Dated: September 13, 2007
Respectfully submitted,
General Counsel

General Counsel
Federal Trade Commission
601 New Jersey Ave., N.W., Suite 2215
Washington, DC 20001
phone: 202-326-3237, -2402, -2040
fax: 202-326-2559
lkapin@ftc.gov; etucci@ftc.gov;

Attorneys For Plaintiffs15

s/ David A. O’Toole
Federal Trade Commission
55 W. Monroe St., Suite 1825
Chicago, IL 60603 phone: 312-960-5601
fax: 312-960-5600

15Applications for Leave to Appear Pro Hac Vice are being submitted for Ms. Kapin, Ms. Tucci, and Ms. Prabhu concurrently with this submission.

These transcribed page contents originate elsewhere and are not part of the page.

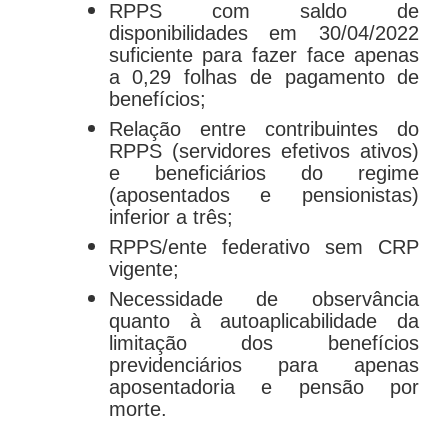
RPPS com saldo de
disponibilidades em 30/04/2022
suficiente para fazer face apenas
a 0,29 folhas de pagamento de
benefícios;
Relação entre contribuintes do
RPPS (servidores efetivos ativos)
e beneficiários do regime
(aposentados e pensionistas)
inferior a três;
RPPS/ente federativo sem CRP
vigente;
Necessidade de observância
quanto à autoaplicabilidade da
limitação dos benefícios
previdenciários para apenas
aposentadoria e pensão por
morte.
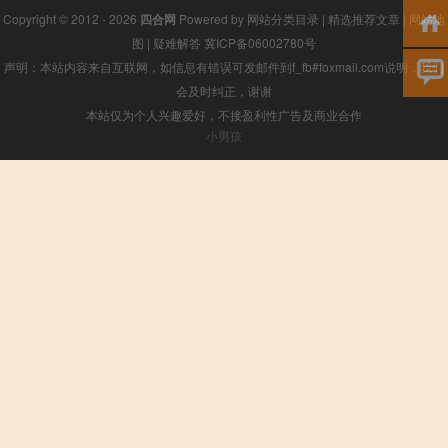
Copyright © 2012 - 2026
四合网
Powered by
网站分类目录
|
精选推荐文章
|
网站地
图
|
疑难解答
冀ICP备06002780号
声明：本站内容来自互联网，如信息有错误可发邮件到f_fb#foxmail.com说明，我们
会及时纠正，谢谢
本站仅为个人兴趣爱好，不接盈利性广告及商业合作
小男孩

I, David O’Toole, an attorney, hereby certify that on September 13, 2007, I caused to be served true copies of the Plaintiff’s Brief Supporting Its Motion for Defendant Kevin Trudeau to Show Cause Why He Should Not Be Held in Contempt for Violating the 2004 Permanent Injunction by electronic means, by filing such documents through the Court’s Electronic Case Filing System, which will send notification of such filing to:

David Bradford, Esq.
Jenner & Block
330 N. Wabash Ave.
Chicago, IL 60611-7603

and via Federal Express overnight delivery to:

David L. Schiavone, Esq.
Sonnenschein, Nath & Rosenthal, LLP
233 South Wacker Drive
7800 Sears Tower Chicago, IL 60606.

s/ David A. O’Toole
David A. O’Toole
Attorney for Plaintiff
Federal Trade Commission

This page was revised on October 9, 2007.